Patients can choose where they want to go, Dr. Yasso points out. “If a patient decides not to go to an HCA affiliate, I’m not going to argue with him or her,” he says.

“Using an electronic system has not changed my referral pattern,” says Dr. Good, a general internist in Mattoon, Ill., who is employed by a 400-physician multispecialty organization. “I refer to the same subspecialists I have always referred to.

“I refer consistently to the people who are best-qualified to address patients’ problems, whether they are in my group or out of my group. However, I have a very good group, which makes it fairly easy to refer inside our organization because my consulting physicians are quality people. But I’m referring patients to physicians who provide the best care, not just because they are in my group.”

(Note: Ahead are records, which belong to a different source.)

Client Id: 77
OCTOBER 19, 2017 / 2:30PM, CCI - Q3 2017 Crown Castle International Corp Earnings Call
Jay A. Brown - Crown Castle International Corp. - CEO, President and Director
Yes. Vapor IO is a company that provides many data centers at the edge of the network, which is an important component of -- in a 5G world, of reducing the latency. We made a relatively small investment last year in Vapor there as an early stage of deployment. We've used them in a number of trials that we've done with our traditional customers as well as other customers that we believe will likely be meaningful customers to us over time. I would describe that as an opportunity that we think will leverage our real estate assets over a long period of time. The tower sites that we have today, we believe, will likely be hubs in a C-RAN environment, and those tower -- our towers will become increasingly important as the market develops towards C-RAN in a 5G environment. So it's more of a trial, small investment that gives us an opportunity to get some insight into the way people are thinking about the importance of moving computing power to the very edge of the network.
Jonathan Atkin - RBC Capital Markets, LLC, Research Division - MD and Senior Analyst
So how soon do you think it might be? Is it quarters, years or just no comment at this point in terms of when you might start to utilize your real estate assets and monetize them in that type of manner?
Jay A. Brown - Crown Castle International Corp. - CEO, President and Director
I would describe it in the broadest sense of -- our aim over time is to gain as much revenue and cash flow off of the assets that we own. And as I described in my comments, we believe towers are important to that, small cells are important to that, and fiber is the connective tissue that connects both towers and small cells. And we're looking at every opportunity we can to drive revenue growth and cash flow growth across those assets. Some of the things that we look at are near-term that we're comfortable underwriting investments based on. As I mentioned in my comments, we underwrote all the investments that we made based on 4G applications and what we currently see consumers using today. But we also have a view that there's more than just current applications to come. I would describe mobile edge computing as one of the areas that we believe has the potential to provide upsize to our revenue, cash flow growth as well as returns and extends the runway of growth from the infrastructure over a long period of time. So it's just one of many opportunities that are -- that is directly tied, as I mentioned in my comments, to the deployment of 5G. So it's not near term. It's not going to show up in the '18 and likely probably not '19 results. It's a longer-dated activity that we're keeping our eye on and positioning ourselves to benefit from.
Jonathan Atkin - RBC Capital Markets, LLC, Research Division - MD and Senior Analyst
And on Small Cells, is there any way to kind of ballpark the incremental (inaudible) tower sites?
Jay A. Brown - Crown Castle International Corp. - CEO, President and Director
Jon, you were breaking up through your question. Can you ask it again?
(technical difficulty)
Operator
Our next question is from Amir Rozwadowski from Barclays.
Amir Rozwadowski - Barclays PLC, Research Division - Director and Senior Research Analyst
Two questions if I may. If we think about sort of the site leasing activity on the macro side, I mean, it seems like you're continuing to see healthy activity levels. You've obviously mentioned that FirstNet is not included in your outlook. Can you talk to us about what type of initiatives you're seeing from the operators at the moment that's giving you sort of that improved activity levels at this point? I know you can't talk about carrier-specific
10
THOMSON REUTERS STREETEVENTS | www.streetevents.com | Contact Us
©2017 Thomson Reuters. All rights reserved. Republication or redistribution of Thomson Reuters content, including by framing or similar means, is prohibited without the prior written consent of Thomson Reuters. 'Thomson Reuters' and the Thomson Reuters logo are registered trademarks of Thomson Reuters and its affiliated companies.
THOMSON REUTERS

Dr. Carron maintains that referral patterns have not been compromised by the ease of communicating with inside versus outside consulting physicians. Driven by each patient’s needs, hospitals sometimes transfer patients to other hospitals that are stronger in certain areas, she notes. Botsford Hospital, for example does not have many pediatric subspecialists, so children with severe medical problems are often referred to other institutions.

And Dr. Carron generally refers her patients who need interventional pain management to outside physicians. “Before I make referrals, I visit pain clinics to see whether they are likely to be able to provide the care I’m seeking for my patients,” she says.

In her multispecialty group, Dr. Henwood has observed that non-primary-care specialists and subspecialists have been adopting evidence-based guidelines and some of the tenets of the medical home. She often refers to her colleagues because she can see that they are committed to providing efficient, high-caliber care, she says.

But Dr. Henwood also refers outside of her group when requested to do so by a patient, who may want a physician in a particular location, for example. “What I look for in such referrals is someone who is practicing in accordance with evidence-based guidelines; someone who in the past has provided timely follow-up, whether a letter or a phone call; someone who says to the patient, ‘I want to make sure you follow up with your primary care doctor, then he or she will coordinate your care plan and get back to me.’ ”

Dr. Henwood notes that because of declining reimbursement, some physicians will see patients more often and order more tests than they need to. “I really believe that we all have a responsibility, regardless of specialty, to provide high-quality, cost-effective care,” she says. “The people that I will send my patients to have not only their patients’ interest at heart but also the U.S. health system’s interest at heart.

“The U.S. spends too much of its gross domestic product on health care. If we collectively do better as physicians, then health care will be more affordable for everybody.”